During the season of “thanks,” when many are focusing on their blessings, it is tough if your family is struggling through times of stress or a crisis. Whether it’s job loss, a health problem, a relational struggle or another source of stress, your family may find genuine gratitude tough to exude when your thoughts are focused on the situation at hand.
There are many reasons families may struggle with feeling truly grateful during the holidays, but gratitude, despite life circumstances, is important to our emotional and physical health. And since gratitude is a life skill that is learned, Betsy Brown Braun, child development and behavior specialist and uuthor of “Just Tell Me What to Say” says, “Cultivating gratitude in our children should be at the top of a parental to-do list.”

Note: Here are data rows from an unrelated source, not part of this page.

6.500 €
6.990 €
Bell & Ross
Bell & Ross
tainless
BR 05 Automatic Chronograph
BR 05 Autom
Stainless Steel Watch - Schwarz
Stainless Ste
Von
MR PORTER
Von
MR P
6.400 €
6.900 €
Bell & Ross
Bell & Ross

But just how can you encourage gratitude when a dark cloud is looming? Challenge yourself today to adopt one of these tips as a good first step:
Acknowledge the stress. Instead of denying or trying to ignore the issue at hand, discuss the highs and lows of life. Janelle Buchheit, school counselor and founder of New Heights Coaching for Kids, explains how to demonstrate to children of all ages the ups and downs of life. She instructs parents to draw peaks and valleys and label them with your children. Then “let your children know that life is rarely a perfectly straight line.” More importantly, “Let them know that your family acknowledges the valleys, but chooses to spend more time looking at life from the peaks.”
Focus on what you do have. Once you acknowledge the ups and downs of life, be deliberate in your daily focus on the good, whether you are in a peak or a valley. Dr. Cregg Chandler, retired air force chaplain, maintains, “You may not have a job; however, you have your health or the ability to walk, see or feel.” Braun agrees. “Make a list of what you do have, including the smallest of things.” Simple material things are nice, but also share the abstract, such as love among family, the joy of singing and making music or friendship.
Help others. Everyone struggles at times, and while you may feel as though your family is the only one suffering your particular situation, serving others in need can help shift your perspective. Buchheit states, “By helping others in need, we are able to realize all that we have … helping someone else in need is a great way to help children experience gratitude.”
Chandler, author of “A Separation Survival Guide for Military Couples,” describes the benefits of helping others, especially those with similar stress. “I’ve always encouraged (military) families to come together in a community environment … along with having a time for sharing concerns, healing and the giving of thanks.” Working through similarly stressful events or occasions with others often helps ease the burden.
Turn the simple into the special. Parents often underestimate the simple joys of childhood and how special everyday things can be to a child. Adopt a childlike attitude and turn simple blessings into special events. Braun suggests, “Have family experiences. Eat a meal under your dinner table. Laugh together. Play games together. Laugh some more. How grateful you will feel to have one another!” Braun further reminds parents to view experiences as fabulous gifts, and that “people often forget gifts, but they never forget experiences!”
Fake it. You don’t need to be overly artificial, but when struggles really challenge your ability to feel genuine gratitude, you have to practice gratitude even if it feels forced. Buchheit coaches parents to give gratitude your best effort, even under the hardest of circumstances, and eventually, “your words will go from feeling fake or silly to meaningful. If we say anything long enough, we can often convince ourselves of it.”
Look to the world. If you still struggle with thankfulness, focusing on your position and life circumstances in contrast to many other parts of the world can also help shift your perspective. Dr. Chandler encourages participation in international outreach, such as Samaritan’s Purse, “an organization that sends shoe boxes with inexpensive supplies to children in needy countries. Having your young children participate in this outreach helps them to consider and appreciate the supplies they have, compared to suffering children around the world.”
Often, finding thankfulness is an act of your will, not your emotions. By being mindful and deliberate in focusing on your blessings, you are helping not only your own attitude but also that of your family. Buchheit concludes, “Teaching gratitude to children at a young age is a powerful habit they can take into adulthood.” If nothing else, focusing on your powerful ability to positively shape your child’s future attitude may be reason enough to count your blessings.